- Records to use

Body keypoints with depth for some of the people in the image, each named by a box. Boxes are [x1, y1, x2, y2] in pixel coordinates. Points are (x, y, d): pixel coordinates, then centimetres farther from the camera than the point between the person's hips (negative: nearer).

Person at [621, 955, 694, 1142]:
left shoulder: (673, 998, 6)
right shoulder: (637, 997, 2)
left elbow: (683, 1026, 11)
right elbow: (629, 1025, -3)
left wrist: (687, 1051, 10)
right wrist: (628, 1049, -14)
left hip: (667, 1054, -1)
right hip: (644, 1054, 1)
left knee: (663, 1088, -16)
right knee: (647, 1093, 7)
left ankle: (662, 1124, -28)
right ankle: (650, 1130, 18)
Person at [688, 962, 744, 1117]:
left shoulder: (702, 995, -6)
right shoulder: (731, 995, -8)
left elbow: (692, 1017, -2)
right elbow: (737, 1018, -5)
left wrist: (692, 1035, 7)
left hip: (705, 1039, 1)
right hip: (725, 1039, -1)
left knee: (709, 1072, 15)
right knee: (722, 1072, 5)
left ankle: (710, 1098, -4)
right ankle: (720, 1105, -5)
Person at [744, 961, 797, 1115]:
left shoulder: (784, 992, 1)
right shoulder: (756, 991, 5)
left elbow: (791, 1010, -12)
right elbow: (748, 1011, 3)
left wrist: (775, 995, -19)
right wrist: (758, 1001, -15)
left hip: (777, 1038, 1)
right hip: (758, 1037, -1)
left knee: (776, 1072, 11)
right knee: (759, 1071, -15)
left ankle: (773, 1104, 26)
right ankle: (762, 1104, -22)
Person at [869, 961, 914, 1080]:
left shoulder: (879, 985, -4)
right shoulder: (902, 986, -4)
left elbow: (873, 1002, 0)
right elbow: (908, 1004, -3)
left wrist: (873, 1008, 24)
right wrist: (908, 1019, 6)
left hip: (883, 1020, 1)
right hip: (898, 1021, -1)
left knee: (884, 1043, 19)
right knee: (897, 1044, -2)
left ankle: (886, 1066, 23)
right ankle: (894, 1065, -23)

- Task
Output the complete data exactly as written.

- Your response
Body keypoints with depth for some of the people in the image, each named by a box. Boxes are [x1, y1, x2, y2] in pixel coordinates. Points are (x, y, d): pixel coordinates, then centimetres farther from the camera than the point between the person's hips (negative: nearer).

Person at [621, 955, 694, 1142]:
left shoulder: (673, 998, 6)
right shoulder: (637, 997, 2)
left elbow: (683, 1026, 11)
right elbow: (629, 1025, -3)
left wrist: (687, 1051, 10)
right wrist: (628, 1049, -14)
left hip: (667, 1054, -1)
right hip: (644, 1054, 1)
left knee: (663, 1088, -16)
right knee: (647, 1093, 7)
left ankle: (662, 1124, -28)
right ankle: (650, 1130, 18)
Person at [688, 962, 744, 1117]:
left shoulder: (702, 995, -6)
right shoulder: (731, 995, -8)
left elbow: (692, 1017, -2)
right elbow: (737, 1018, -5)
left wrist: (692, 1035, 7)
left hip: (705, 1039, 1)
right hip: (725, 1039, -1)
left knee: (709, 1072, 15)
right knee: (722, 1072, 5)
left ankle: (710, 1098, -4)
right ankle: (720, 1105, -5)
Person at [744, 961, 797, 1115]:
left shoulder: (784, 992, 1)
right shoulder: (756, 991, 5)
left elbow: (791, 1010, -12)
right elbow: (748, 1011, 3)
left wrist: (775, 995, -19)
right wrist: (758, 1001, -15)
left hip: (777, 1038, 1)
right hip: (758, 1037, -1)
left knee: (776, 1072, 11)
right knee: (759, 1071, -15)
left ankle: (773, 1104, 26)
right ankle: (762, 1104, -22)
Person at [869, 961, 914, 1080]:
left shoulder: (879, 985, -4)
right shoulder: (902, 986, -4)
left elbow: (873, 1002, 0)
right elbow: (908, 1004, -3)
left wrist: (873, 1008, 24)
right wrist: (908, 1019, 6)
left hip: (883, 1020, 1)
right hip: (898, 1021, -1)
left knee: (884, 1043, 19)
right knee: (897, 1044, -2)
left ankle: (886, 1066, 23)
right ankle: (894, 1065, -23)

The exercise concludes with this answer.